MAAS

Deployment fails if server's EFI variable storage is full

Bug #1724989 reported by Rod Smith on 2017-10-19

This bug affects 1 person

Affects		Status	Importance	Assigned to	Milestone
	MAAS	Invalid	Undecided	Unassigned	MAAS 2.3.x
	curtin	Expired	Undecided	Unassigned

Bug Description

Deployment can fail if a server's EFI variable storage is full. Unfortunately, I lack most relevant logs, since the error went away while I was investigating it, and a subsequent deployment worked; however, I'm pretty confident of the cause: When calling efibootmgr to add a local-disk boot variable and/or set the boot variable order, efibootmgr returned an error condition, which caused the deployment to fail. I don't recall the exact message, but in a deployment, there was a message to the effect that a call to efibootmgr had failed, which appeared to trigger the deployment failure. In my experiments, I booted an Ubuntu Artful desktop image and tried running "efibootmgr -o {a sensible boot order}", which returned:

could not set BootOrder: No space left on device

This error refers to an out-of-space condition on the system's NVRAM, blocking a change in the BootOrder variable. On a subsequent boot, the system deployed correctly. Perhaps a normal garbage collection by the EFI fixed it, or perhaps a change I made to the firmware settings cleared the problem. In either event, I lost the exact MAAS installation logs.
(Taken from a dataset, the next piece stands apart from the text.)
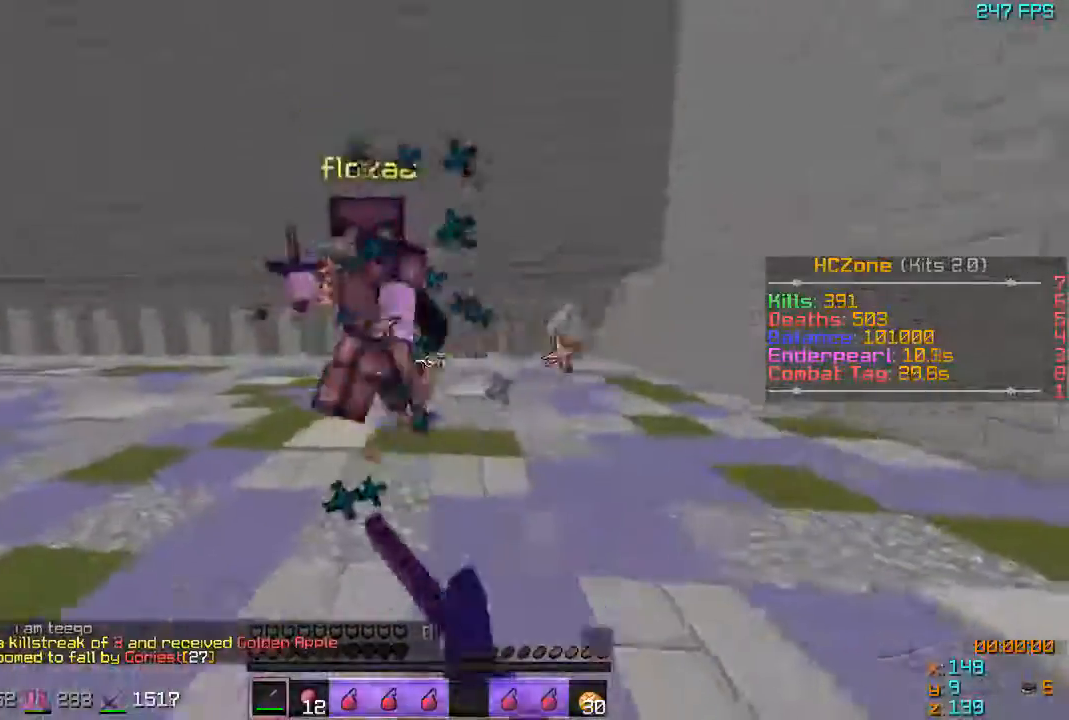
{"keys": ["w"], "events": [[317, "a", "up"]]}
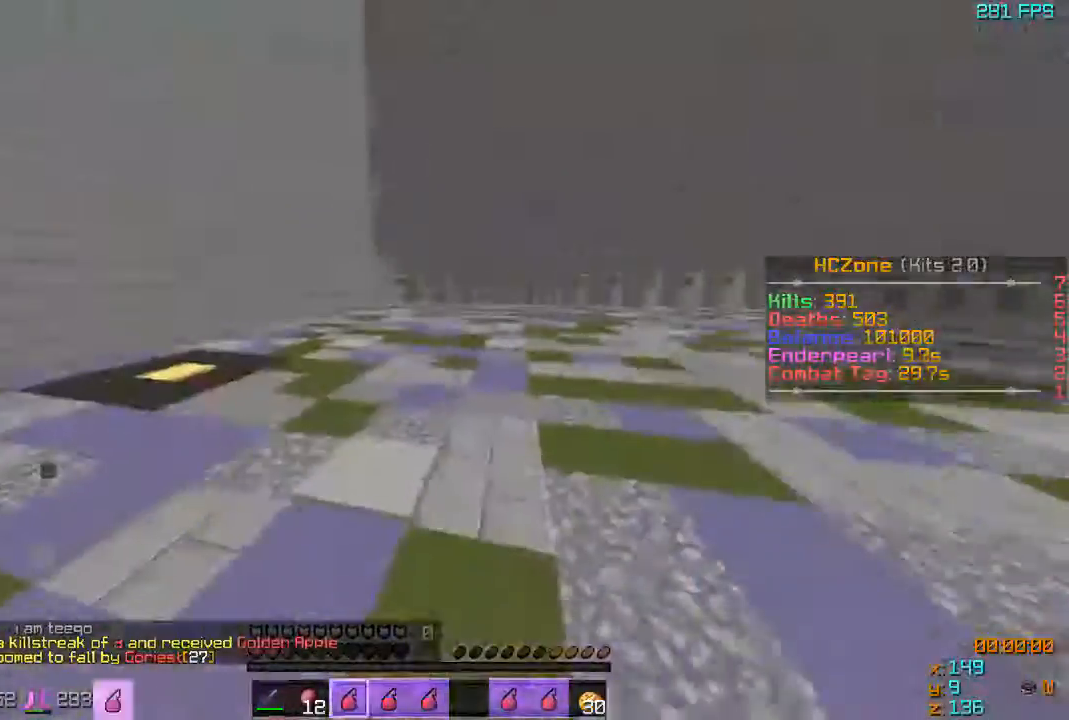
{"keys": ["w"], "events": []}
Failing the installation upon a failure of the "efibootmgr -o" command is an unnecessarily strict condition, IMHO, since if the system booted to the MAAS installer, we know that PXE-booting works. Adding a boot entry for the local disk and adjusting the boot order to boot from the network is done so that the system can continue to boot if the MAAS server goes down; but if these operations fail, it seems to me that it's better to reboot and (if the system comes up) call the installation a success -- but ideally to flag the system with a warning that the boot order may be set incorrectly or that the system might fail to boot if the MAAS server goes down, depending on which efibootmgr call failed.

I'm attaching the /var/log/maas directory tree from the server. The node that experienced the problem is oil-prunus. Here's the MAAS package version information:

$ dpkg -l '*maas*'|cat
Desired=Unknown/Install/Remove/Purge/Hold
| Status=Not/Inst/Conf-files/Unpacked/halF-conf/Half-inst/trig-aWait/Trig-pend
|/ Err?=(none)/Reinst-required (Status,Err: uppercase=bad)
||/ Name Version Architecture Description
+++-===============================-====================================-============-==================================================
ii maas 2.2.2-6099-g8751f91-0ubuntu1~16.04.1 all "Metal as a Service" is a physical cloud and IPAM
ii maas-cert-server 0.2.30-0~76~ubuntu16.04.1 all Ubuntu certification support files for MAAS server
ii maas-cli 2.2.2-6099-g8751f91-0ubuntu1~16.04.1 all MAAS client and command-line interface
un maas-cluster-controller <none> <none> (no description available)
ii maas-common 2.2.2-6099-g8751f91-0ubuntu1~16.04.1 all MAAS server common files
ii maas-dhcp 2.2.2-6099-g8751f91-0ubuntu1~16.04.1 all MAAS DHCP server
ii maas-dns 2.2.2-6099-g8751f91-0ubuntu1~16.04.1 all MAAS DNS server
ii maas-proxy 2.2.2-6099-g8751f91-0ubuntu1~16.04.1 all MAAS Caching Proxy
ii maas-rack-controller 2.2.2-6099-g8751f91-0ubuntu1~16.04.1 all Rack Controller for MAAS
ii maas-region-api 2.2.2-6099-g8751f91-0ubuntu1~16.04.1 all Region controller API service for MAAS
ii maas-region-controller 2.2.2-6099-g8751f91-0ubuntu1~16.04.1 all Region Controller for MAAS
un maas-region-controller-min <none> <none> (no description available)
un python-django-maas <none> <none> (no description available)
un python-maas-client <none> <none> (no description available)
un python-maas-provisioningserver <none> <none> (no description available)
ii python3-django-maas 2.2.2-6099-g8751f91-0ubuntu1~16.04.1 all MAAS server Django web framework (Python 3)
ii python3-maas-client 2.2.2-6099-g8751f91-0ubuntu1~16.04.1 all MAAS python API client (Python 3)
ii python3-maas-provisioningserver 2.2.2-6099-g8751f91-0ubuntu1~16.04.1 all MAAS server provisioning libraries (Python 3)